Picture: ISTOCK
Picture: ISTOCK

London — Britain’s biggest companies will from 2020 be legally required to publish the gap between the salary of their CE and what they pay their average UK worker, under proposed new government rules.

Business Minister Greg Clark said on Sunday the government would set out laws in Parliament on Monday, which meant that UK-listed firms with more than 250 employees would have to reveal their pay gap and justify their CEO’s salary.

"We understand the anger of workers and shareholders when bosses’ pay is out of step with company performance," Clark said. He said the new laws would improve transparency and boost accountability for both shareholders and workers, and help to "build a fairer economy".

The new laws, which are subject to parliamentary approval, are part of the government’s "Industrial Strategy" and will come into effect from January 1 2019, meaning companies will start reporting in 2020. When these rules were first proposed in 2017, they were criticised by union leaders who said that they fell short of Prime Minister Theresa May’s promise early on in her tenure to tackle soaring executive pay.

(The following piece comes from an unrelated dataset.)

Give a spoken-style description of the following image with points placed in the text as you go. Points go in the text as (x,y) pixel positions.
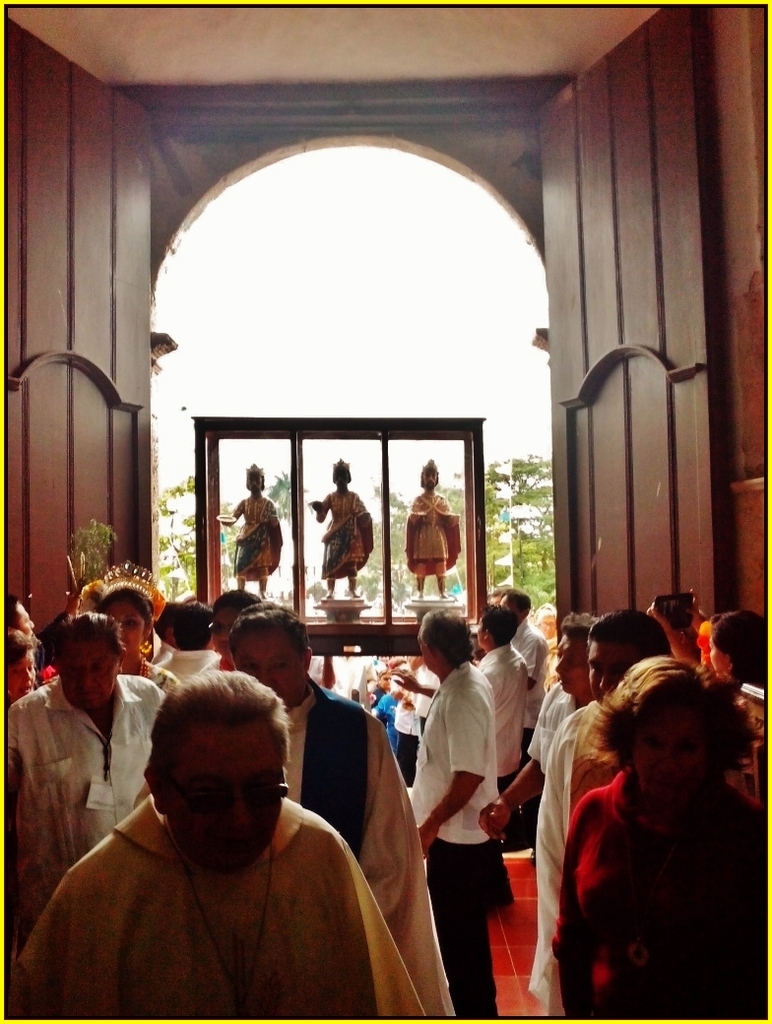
Here in this picture, in the front (281,760) we can see a group of men and women (305,733) standing and walking on the floor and in the middle (262,598) we can see statues (243,560) present in a wooden box (231,427) and beside that on either side we can see wooden door (139,471) present and in the far we can see plants (283,506) and trees (283,506) present and we can see the sky (352,303) is clear.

She came to power after the 2016 Brexit vote vowing to tackle what she called the "unacceptable face" of capitalism, including pay gaps and mismanaged takeovers, which had driven a wedge between bosses and their workers.

But some campaigners and investors have questioned whether the greater transparency provided by disclosures on boss to worker pay will be enough to force companies to curb pay excesses. Matthew Fell, chief UK policy director at employers group, the Confederation of British Industry, said the legislation would help develop a better dialogue between boards and employees.

"What’s most important is that all businesses make progress towards proportionate pay outcomes," he said.